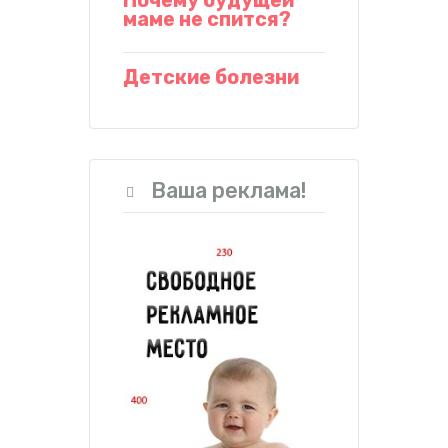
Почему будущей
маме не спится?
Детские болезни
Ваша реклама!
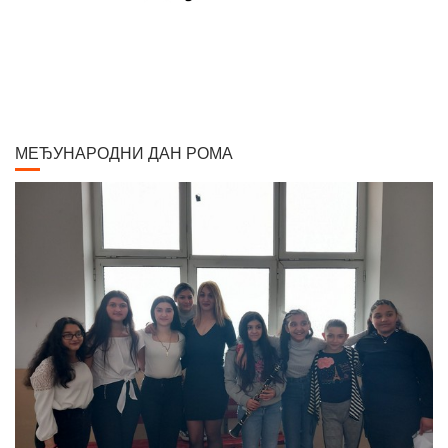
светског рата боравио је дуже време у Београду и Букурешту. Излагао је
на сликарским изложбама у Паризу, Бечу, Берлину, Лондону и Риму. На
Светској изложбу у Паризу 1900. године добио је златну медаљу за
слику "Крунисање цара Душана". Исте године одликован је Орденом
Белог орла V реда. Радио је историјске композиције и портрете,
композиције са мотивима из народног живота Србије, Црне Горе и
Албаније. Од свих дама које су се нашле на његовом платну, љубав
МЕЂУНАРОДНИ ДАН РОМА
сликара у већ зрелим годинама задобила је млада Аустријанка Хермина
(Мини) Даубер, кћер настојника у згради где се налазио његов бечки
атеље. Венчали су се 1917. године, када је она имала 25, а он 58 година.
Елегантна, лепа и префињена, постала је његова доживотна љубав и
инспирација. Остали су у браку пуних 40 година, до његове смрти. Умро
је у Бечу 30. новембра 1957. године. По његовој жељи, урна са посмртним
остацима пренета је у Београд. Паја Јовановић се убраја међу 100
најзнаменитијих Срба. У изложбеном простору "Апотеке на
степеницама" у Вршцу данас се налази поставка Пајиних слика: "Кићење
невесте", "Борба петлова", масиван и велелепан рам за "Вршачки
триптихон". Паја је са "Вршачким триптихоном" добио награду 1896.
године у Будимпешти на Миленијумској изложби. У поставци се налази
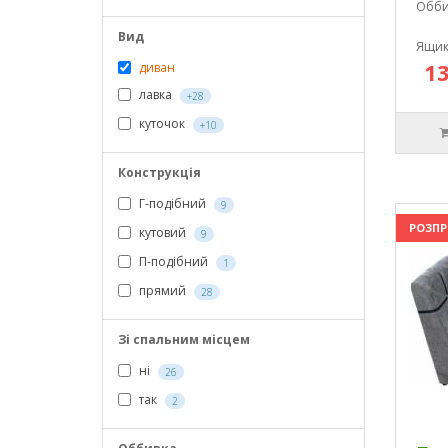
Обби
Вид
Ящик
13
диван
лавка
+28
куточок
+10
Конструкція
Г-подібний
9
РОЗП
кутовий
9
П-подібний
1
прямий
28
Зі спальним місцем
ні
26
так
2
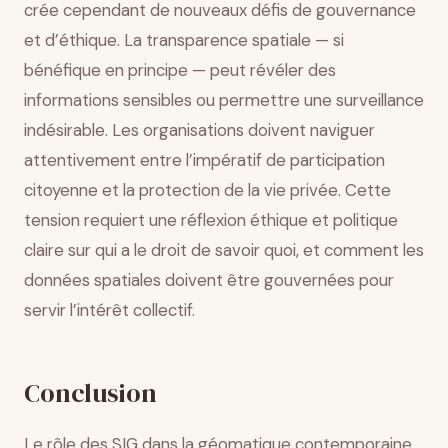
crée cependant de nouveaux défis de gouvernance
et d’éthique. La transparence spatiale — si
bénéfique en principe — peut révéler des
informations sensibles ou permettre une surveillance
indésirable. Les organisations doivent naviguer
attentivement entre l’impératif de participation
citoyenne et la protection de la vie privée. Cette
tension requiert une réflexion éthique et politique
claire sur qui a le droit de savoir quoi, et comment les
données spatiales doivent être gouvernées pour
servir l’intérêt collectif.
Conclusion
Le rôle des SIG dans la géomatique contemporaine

•••

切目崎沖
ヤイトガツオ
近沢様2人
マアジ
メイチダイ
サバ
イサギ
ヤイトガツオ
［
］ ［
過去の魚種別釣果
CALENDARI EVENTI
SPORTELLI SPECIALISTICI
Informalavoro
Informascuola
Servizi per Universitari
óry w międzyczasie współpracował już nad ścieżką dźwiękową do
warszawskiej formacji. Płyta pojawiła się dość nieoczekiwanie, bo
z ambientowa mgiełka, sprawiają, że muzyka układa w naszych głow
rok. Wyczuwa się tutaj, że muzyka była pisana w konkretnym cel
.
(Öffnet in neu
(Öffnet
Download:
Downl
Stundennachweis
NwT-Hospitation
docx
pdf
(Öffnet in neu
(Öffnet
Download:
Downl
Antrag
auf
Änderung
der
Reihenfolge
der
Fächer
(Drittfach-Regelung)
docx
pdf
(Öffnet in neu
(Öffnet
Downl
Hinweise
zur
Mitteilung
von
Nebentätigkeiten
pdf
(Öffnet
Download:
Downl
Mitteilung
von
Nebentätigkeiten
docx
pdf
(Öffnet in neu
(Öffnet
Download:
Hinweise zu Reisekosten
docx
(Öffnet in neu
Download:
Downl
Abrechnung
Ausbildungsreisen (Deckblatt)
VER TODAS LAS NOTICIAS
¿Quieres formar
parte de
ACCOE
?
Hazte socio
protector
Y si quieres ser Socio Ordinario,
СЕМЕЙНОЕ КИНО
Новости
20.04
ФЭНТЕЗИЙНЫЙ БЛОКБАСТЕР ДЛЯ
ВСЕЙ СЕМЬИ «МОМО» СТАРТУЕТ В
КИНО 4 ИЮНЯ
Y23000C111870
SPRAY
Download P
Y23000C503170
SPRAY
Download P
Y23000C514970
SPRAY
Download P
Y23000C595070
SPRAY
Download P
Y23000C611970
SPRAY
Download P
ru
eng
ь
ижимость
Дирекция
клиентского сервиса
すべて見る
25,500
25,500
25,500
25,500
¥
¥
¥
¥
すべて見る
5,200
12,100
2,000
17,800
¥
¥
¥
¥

•••

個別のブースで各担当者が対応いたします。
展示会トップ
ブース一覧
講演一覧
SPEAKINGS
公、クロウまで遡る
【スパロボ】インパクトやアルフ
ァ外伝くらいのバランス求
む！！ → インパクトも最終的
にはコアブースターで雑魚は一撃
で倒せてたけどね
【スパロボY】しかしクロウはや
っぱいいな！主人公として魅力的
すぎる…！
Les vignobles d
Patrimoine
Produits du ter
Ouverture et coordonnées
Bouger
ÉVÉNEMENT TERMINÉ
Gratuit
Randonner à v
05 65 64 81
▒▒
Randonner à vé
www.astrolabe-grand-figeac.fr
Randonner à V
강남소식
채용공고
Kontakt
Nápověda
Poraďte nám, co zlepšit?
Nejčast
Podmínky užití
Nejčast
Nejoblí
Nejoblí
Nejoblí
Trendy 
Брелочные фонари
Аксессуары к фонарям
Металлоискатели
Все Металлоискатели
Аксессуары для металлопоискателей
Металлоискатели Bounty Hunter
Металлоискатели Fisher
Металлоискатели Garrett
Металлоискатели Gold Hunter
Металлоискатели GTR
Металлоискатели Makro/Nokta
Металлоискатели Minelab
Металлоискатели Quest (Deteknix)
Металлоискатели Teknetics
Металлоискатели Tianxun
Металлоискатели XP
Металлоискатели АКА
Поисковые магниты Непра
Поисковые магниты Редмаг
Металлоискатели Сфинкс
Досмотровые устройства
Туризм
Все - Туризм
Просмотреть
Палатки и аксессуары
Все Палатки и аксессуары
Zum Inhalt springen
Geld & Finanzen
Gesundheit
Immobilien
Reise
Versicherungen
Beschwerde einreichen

•••

* **WHAT YOU ARE ASKED TO DO**:
Extract the lines of the preceding material that run from the line with "Брелочные фонари" through the line with "Beschwerde einreichen", inclusive, reproducing them exactly and adding nothing.

* **SOLVED PROBLEM**:
Брелочные фонари
Аксессуары к фонарям
Металлоискатели
Все Металлоискатели
Аксессуары для металлопоискателей
Металлоискатели Bounty Hunter
Металлоискатели Fisher
Металлоискатели Garrett
Металлоискатели Gold Hunter
Металлоискатели GTR
Металлоискатели Makro/Nokta
Металлоискатели Minelab
Металлоискатели Quest (Deteknix)
Металлоискатели Teknetics
Металлоискатели Tianxun
Металлоискатели XP
Металлоискатели АКА
Поисковые магниты Непра
Поисковые магниты Редмаг
Металлоискатели Сфинкс
Досмотровые устройства
Туризм
Все - Туризм
Просмотреть
Палатки и аксессуары
Все Палатки и аксессуары
Zum Inhalt springen
Geld & Finanzen
Gesundheit
Immobilien
Reise
Versicherungen
Beschwerde einreichen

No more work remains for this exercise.